ECLAC recommends that the Caribbean Community and Common Market (CARICOM) reach an agreement with the Caribbean Development Bank, the World Bank and the International Monetary Fund to achieve a gradual write-off of total multilateral external public debt, since those funds were earmarked to finance recovery measures after the impact of natural disasters between 1990 and 2014.
In return, the beneficiary countries should make annual payments to a Caribbean resilience fund that could be managed by the Caribbean Development Bank and the main goals of which would be to address natural disasters, finance climate-change adaptation and mitigation measurements, and boost social development.

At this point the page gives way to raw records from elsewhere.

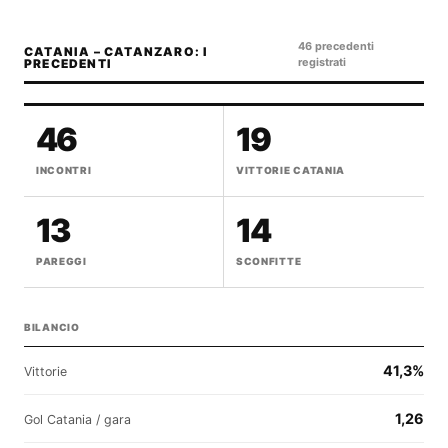
46 precedenti
CATANIA – CATANZARO: I
registrati
PRECEDENTI
46
19
INCONTRI
VITTORIE CATANIA
13
14
PAREGGI
SCONFITTE
BILANCIO
41,3%
Vittorie
1,26
Gol Catania / gara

In 2013, five Caribbean countries (Antigua and Barbuda, Barbados, Grenada, Jamaica and Saint Kitts and Nevis) were among the twenty most indebted countries in the world, according to the ratio of their public debt to their Gross Domestic Product (GDP). That year, the total debt burden, both internal and external, of fifteen Caribbean countries amounted to 46 billion dollars, or 71% of subregional GDP.
According to ECLAC’s figures, the external public debt in seven countries with available and complete information (Belize, Dominica, Grenada, Guyana, Jamaica, Saint Lucia and Saint Vincent and the Grenadines) totals 10.956 billion dollars. Of that amount, 40% is multilateral and 14% is bilateral, while the rest (5.037 billion dollars) is private debt that is publicly guaranteed.

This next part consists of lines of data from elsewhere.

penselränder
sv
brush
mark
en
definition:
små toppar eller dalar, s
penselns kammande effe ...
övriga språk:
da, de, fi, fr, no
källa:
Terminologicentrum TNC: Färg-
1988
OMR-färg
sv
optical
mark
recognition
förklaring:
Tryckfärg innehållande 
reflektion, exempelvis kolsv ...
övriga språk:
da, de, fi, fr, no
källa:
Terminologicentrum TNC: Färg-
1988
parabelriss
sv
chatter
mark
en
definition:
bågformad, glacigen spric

ECLAC contends that the tax adjustments needed to reduce debt to sustainable levels would be so tough that they would put countries into recession. Additionally, the organization stresses that this debt has not been the result of political errors, poor fiscal management or the global financial crisis, but rather stems from external shocks, aggravated by the inherent vulnerability affecting the Small Island Developing States (SIDS) of the Caribbean, and the decline in foreign direct investments in recent decades.
Additionally, Caribbean countries, which are considered to be middle-income, have limited access to external loans with favorable conditions, which forces them to resort to commercial sources of financing that increase their debt burden. Furthermore, all of this will limit their capacity to implement the post-2015 development agenda.